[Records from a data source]
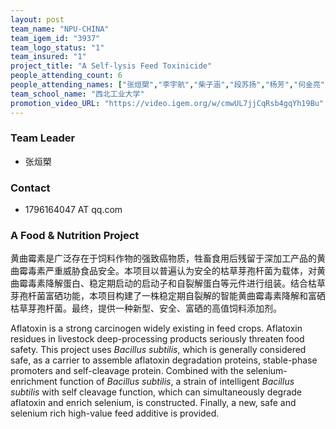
 ```yaml
---
layout: post
team_name: "NPU-CHINA"
team_igem_id: "3937"
team_logo_status: "1"
team_insured: "1"
project_title: "A Self-lysis Feed Toxinicide"
people_attending_count: 6
people_attending_names: ["张烜槊","李宇航","柴子涵","段苏扬","杨芳","何金亮"]
team_school_name: "西北工业大学"
promotion_video_URL: "https://video.igem.org/w/cmwUL7jjCqRsb4gqYh19Bu"
---
```



### Team Leader
* 张烜槊

### Contact
* 1796164047 AT qq.com

### A Food &amp; Nutrition Project

黄曲霉素是广泛存在于饲料作物的强致癌物质，牲畜食用后残留于深加工产品的黄曲霉毒素严重威胁食品安全。本项目以普遍认为安全的枯草芽孢杆菌为载体，对黄曲霉毒素降解蛋白、稳定期启动的启动子和自裂解蛋白等元件进行组装。结合枯草芽孢杆菌富硒功能，本项目构建了一株稳定期自裂解的智能黄曲霉毒素降解和富硒枯草芽孢杆菌。最终，提供一种新型、安全、富硒的高值饲料添加剂。

Aflatoxin is a strong carcinogen widely existing in feed crops. Aflatoxin residues in livestock deep-processing products seriously threaten food safety. This project uses *Bacillus subtilis*, which is generally considered safe, as a carrier to assemble aflatoxin degradation proteins, stable-phase promoters and self-cleavage protein. Combined with the selenium-enrichment function of *Bacillus subtilis*, a strain of intelligent *Bacillus subtilis* with self cleavage function, which can simultaneously degrade aflatoxin and enrich selenium, is constructed. Finally, a new, safe and selenium rich high-value feed additive is provided. 
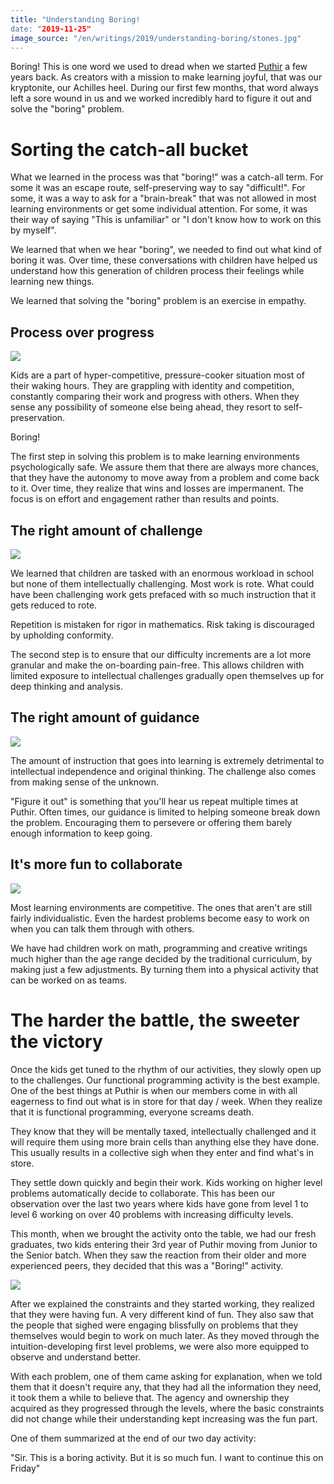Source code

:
 ```yaml
---
title: "Understanding Boring!
date: "2019-11-25"
image_source: "/en/writings/2019/understanding-boring/stones.jpg"
---
```


Boring! This is one word we used to dread when we started [Puthir](https://puthir.in) a few years back. As creators with a mission to make learning joyful, that was our kryptonite, our Achilles heel. During our first few months, that word always left a sore wound in us and we worked incredibly hard to figure it out and solve the "boring" problem.

# Sorting the catch-all bucket

What we learned in the process was that "boring!" was a catch-all term. For some it was an escape route, self-preserving way to say "difficult!". For some, it was a way to ask for a "brain-break" that was not allowed in most learning environments or get some individual attention. For some, it was their way of saying "This is unfamiliar" or "I don't know how to work on this by myself".

We learned that when we hear "boring", we needed to find out what kind of boring it was. Over time, these conversations with children have helped us understand how this generation of children process their feelings while learning new things.

We learned that solving the "boring" problem is an exercise in empathy.

## Process over progress

![](/en/writings/2019/understanding-boring/stones.jpg)

Kids are a part of hyper-competitive, pressure-cooker situation most of their waking hours. They are grappling with identity and competition, constantly comparing their work and progress with others. When they sense any possibility of someone else being ahead, they resort to self-preservation.

Boring!

The first step in solving this problem is to make learning environments psychologically safe. We assure them that there are always more chances, that they have the autonomy to move away from a problem and come back to it. Over time, they realize that wins and losses are impermanent. The focus is on effort and engagement rather than results and points.

## The right amount of challenge

![](/en/writings/2019/understanding-boring/bridge.jpg)

We learned that children are tasked with an enormous workload in school but none of them intellectually challenging. Most work is rote. What could have been challenging work gets prefaced with so much instruction that it gets reduced to rote.

Repetition is mistaken for rigor in mathematics. Risk taking is discouraged by upholding conformity.

The second step is to ensure that our difficulty increments are a lot more granular and make the on-boarding pain-free. This allows children with limited exposure to intellectual challenges gradually open themselves up for deep thinking and analysis.

## The right amount of guidance

![](/en/writings/2019/understanding-boring/steps.jpg)

The amount of instruction that goes into learning is extremely detrimental to intellectual independence and original thinking. The challenge also comes from making sense of the unknown.

"Figure it out" is something that you'll hear us repeat multiple times at Puthir. Often times, our guidance is limited to helping someone break down the problem. Encouraging them to persevere or offering them barely enough information to keep going.

## It's more fun to collaborate

![](/en/writings/2019/understanding-boring/fishes.jpg)

Most learning environments are competitive. The ones that aren't are still fairly individualistic. Even the hardest problems become easy to work on when you can talk them through with others.

We have had children work on math, programming and creative writings much higher than the age range decided by the traditional curriculum, by making just a few adjustments. By turning them into a physical activity that can be worked on as teams.

# The harder the battle, the sweeter the victory

Once the kids get tuned to the rhythm of our activities, they slowly open up to the challenges. Our functional programming activity is the best example. One of the best things at Puthir is when our members come in with all eagerness to find out what is in store for that day / week. When they realize that it is functional programming, everyone screams death.

They know that they will be mentally taxed, intellectually challenged and it will require them using more brain cells than anything else they have done. This usually results in a collective sigh when they enter and find what's in store.

They settle down quickly and begin their work. Kids working on higher level problems automatically decide to collaborate. This has been our observation over the last two years where kids have gone from level 1 to level 6 working on over 40 problems with increasing difficulty levels.

This month, when we brought the activity onto the table, we had our fresh graduates, two kids entering their 3rd year of Puthir moving from Junior to the Senior batch. When they saw the reaction from their older and more experienced peers, they decided that this was a "Boring!" activity.

![](/en/writings/2019/understanding-boring/fp.jpg)

After we explained the constraints and they started working, they realized that they were having fun. A very different kind of fun. They also saw that the people that sighed were engaging blissfully on problems that they themselves would begin to work on much later. As they moved through the intuition-developing first level problems, we were also more equipped to observe and understand better.

With each problem, one of them came asking for explanation, when we told them that it doesn't require any, that they had all the information they need, it took them a while to believe that. The agency and ownership they acquired as they progressed through the levels, where the basic constraints did not change while their understanding kept increasing was the fun part.

One of them summarized at the end of our two day activity:

"Sir. This is a boring activity. But it is so much fun. I want to continue this on Friday"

> **THE TASK**
Pictures aside, give the data again exactly as it appears.

> **TASK RESULT**
 ```yaml
---
layout: post
team_name: "NPU-CHINA"
team_igem_id: "3937"
team_logo_status: "1"
team_insured: "1"
project_title: "A Self-lysis Feed Toxinicide"
people_attending_count: 6
people_attending_names: ["张烜槊","李宇航","柴子涵","段苏扬","杨芳","何金亮"]
team_school_name: "西北工业大学"
promotion_video_URL: "https://video.igem.org/w/cmwUL7jjCqRsb4gqYh19Bu"
---
```



### Team Leader
* 张烜槊

### Contact
* 1796164047 AT qq.com

### A Food &amp; Nutrition Project

黄曲霉素是广泛存在于饲料作物的强致癌物质，牲畜食用后残留于深加工产品的黄曲霉毒素严重威胁食品安全。本项目以普遍认为安全的枯草芽孢杆菌为载体，对黄曲霉毒素降解蛋白、稳定期启动的启动子和自裂解蛋白等元件进行组装。结合枯草芽孢杆菌富硒功能，本项目构建了一株稳定期自裂解的智能黄曲霉毒素降解和富硒枯草芽孢杆菌。最终，提供一种新型、安全、富硒的高值饲料添加剂。

Aflatoxin is a strong carcinogen widely existing in feed crops. Aflatoxin residues in livestock deep-processing products seriously threaten food safety. This project uses *Bacillus subtilis*, which is generally considered safe, as a carrier to assemble aflatoxin degradation proteins, stable-phase promoters and self-cleavage protein. Combined with the selenium-enrichment function of *Bacillus subtilis*, a strain of intelligent *Bacillus subtilis* with self cleavage function, which can simultaneously degrade aflatoxin and enrich selenium, is constructed. Finally, a new, safe and selenium rich high-value feed additive is provided. 
Source code

:
 ```yaml
---
title: "Understanding Boring!
date: "2019-11-25"
image_source: "/en/writings/2019/understanding-boring/stones.jpg"
---
```


Boring! This is one word we used to dread when we started [Puthir](https://puthir.in) a few years back. As creators with a mission to make learning joyful, that was our kryptonite, our Achilles heel. During our first few months, that word always left a sore wound in us and we worked incredibly hard to figure it out and solve the "boring" problem.

# Sorting the catch-all bucket

What we learned in the process was that "boring!" was a catch-all term. For some it was an escape route, self-preserving way to say "difficult!". For some, it was a way to ask for a "brain-break" that was not allowed in most learning environments or get some individual attention. For some, it was their way of saying "This is unfamiliar" or "I don't know how to work on this by myself".

We learned that when we hear "boring", we needed to find out what kind of boring it was. Over time, these conversations with children have helped us understand how this generation of children process their feelings while learning new things.

We learned that solving the "boring" problem is an exercise in empathy.

## Process over progress

![](/en/writings/2019/understanding-boring/stones.jpg)

Kids are a part of hyper-competitive, pressure-cooker situation most of their waking hours. They are grappling with identity and competition, constantly comparing their work and progress with others. When they sense any possibility of someone else being ahead, they resort to self-preservation.

Boring!

The first step in solving this problem is to make learning environments psychologically safe. We assure them that there are always more chances, that they have the autonomy to move away from a problem and come back to it. Over time, they realize that wins and losses are impermanent. The focus is on effort and engagement rather than results and points.

## The right amount of challenge

![](/en/writings/2019/understanding-boring/bridge.jpg)

We learned that children are tasked with an enormous workload in school but none of them intellectually challenging. Most work is rote. What could have been challenging work gets prefaced with so much instruction that it gets reduced to rote.

Repetition is mistaken for rigor in mathematics. Risk taking is discouraged by upholding conformity.

The second step is to ensure that our difficulty increments are a lot more granular and make the on-boarding pain-free. This allows children with limited exposure to intellectual challenges gradually open themselves up for deep thinking and analysis.

## The right amount of guidance

![](/en/writings/2019/understanding-boring/steps.jpg)

The amount of instruction that goes into learning is extremely detrimental to intellectual independence and original thinking. The challenge also comes from making sense of the unknown.

"Figure it out" is something that you'll hear us repeat multiple times at Puthir. Often times, our guidance is limited to helping someone break down the problem. Encouraging them to persevere or offering them barely enough information to keep going.

## It's more fun to collaborate

![](/en/writings/2019/understanding-boring/fishes.jpg)

Most learning environments are competitive. The ones that aren't are still fairly individualistic. Even the hardest problems become easy to work on when you can talk them through with others.

We have had children work on math, programming and creative writings much higher than the age range decided by the traditional curriculum, by making just a few adjustments. By turning them into a physical activity that can be worked on as teams.

# The harder the battle, the sweeter the victory

Once the kids get tuned to the rhythm of our activities, they slowly open up to the challenges. Our functional programming activity is the best example. One of the best things at Puthir is when our members come in with all eagerness to find out what is in store for that day / week. When they realize that it is functional programming, everyone screams death.

They know that they will be mentally taxed, intellectually challenged and it will require them using more brain cells than anything else they have done. This usually results in a collective sigh when they enter and find what's in store.

They settle down quickly and begin their work. Kids working on higher level problems automatically decide to collaborate. This has been our observation over the last two years where kids have gone from level 1 to level 6 working on over 40 problems with increasing difficulty levels.

This month, when we brought the activity onto the table, we had our fresh graduates, two kids entering their 3rd year of Puthir moving from Junior to the Senior batch. When they saw the reaction from their older and more experienced peers, they decided that this was a "Boring!" activity.

![](/en/writings/2019/understanding-boring/fp.jpg)

After we explained the constraints and they started working, they realized that they were having fun. A very different kind of fun. They also saw that the people that sighed were engaging blissfully on problems that they themselves would begin to work on much later. As they moved through the intuition-developing first level problems, we were also more equipped to observe and understand better.

With each problem, one of them came asking for explanation, when we told them that it doesn't require any, that they had all the information they need, it took them a while to believe that. The agency and ownership they acquired as they progressed through the levels, where the basic constraints did not change while their understanding kept increasing was the fun part.

One of them summarized at the end of our two day activity:

"Sir. This is a boring activity. But it is so much fun. I want to continue this on Friday"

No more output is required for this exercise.